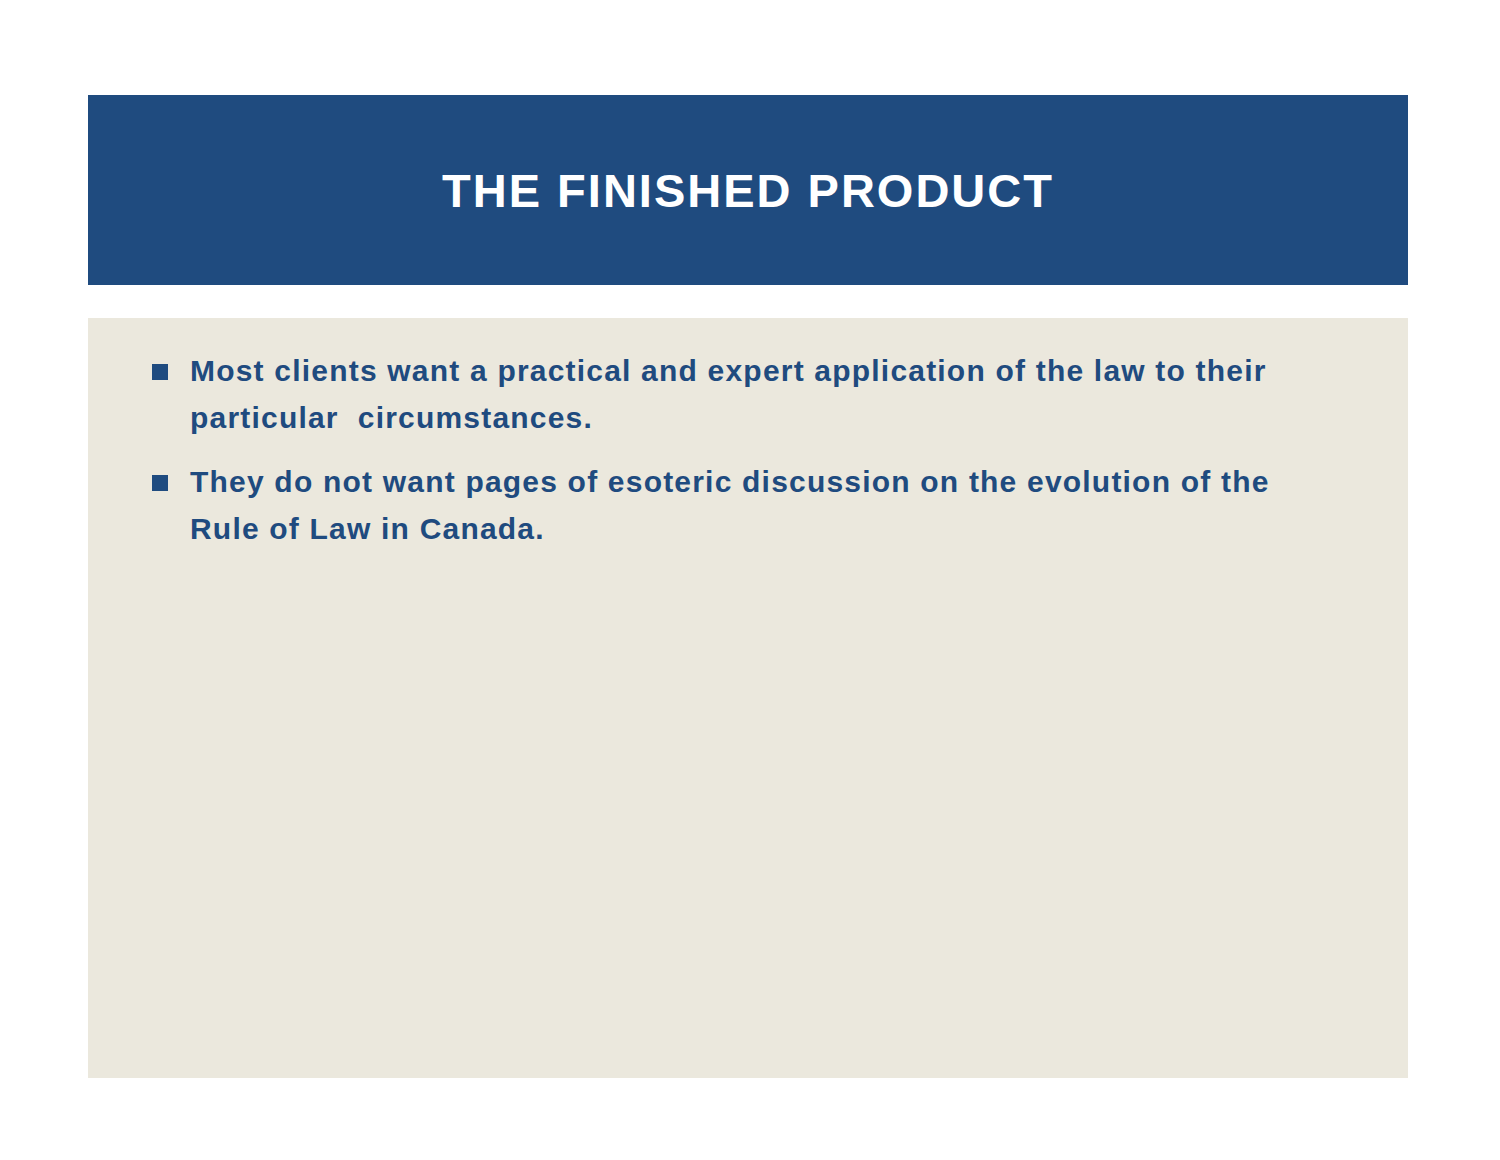The Finished Product
Most clients want a practical and expert application of the law to their particular circumstances.
They do not want pages of esoteric discussion on the evolution of the Rule of Law in Canada.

◆ **Exercise instructions**
Repeat the data word for word. Images are not part of the copy.

◆ **Exercise solution**
The Finished Product
Most clients want a practical and expert application of the law to their particular circumstances.
They do not want pages of esoteric discussion on the evolution of the Rule of Law in Canada.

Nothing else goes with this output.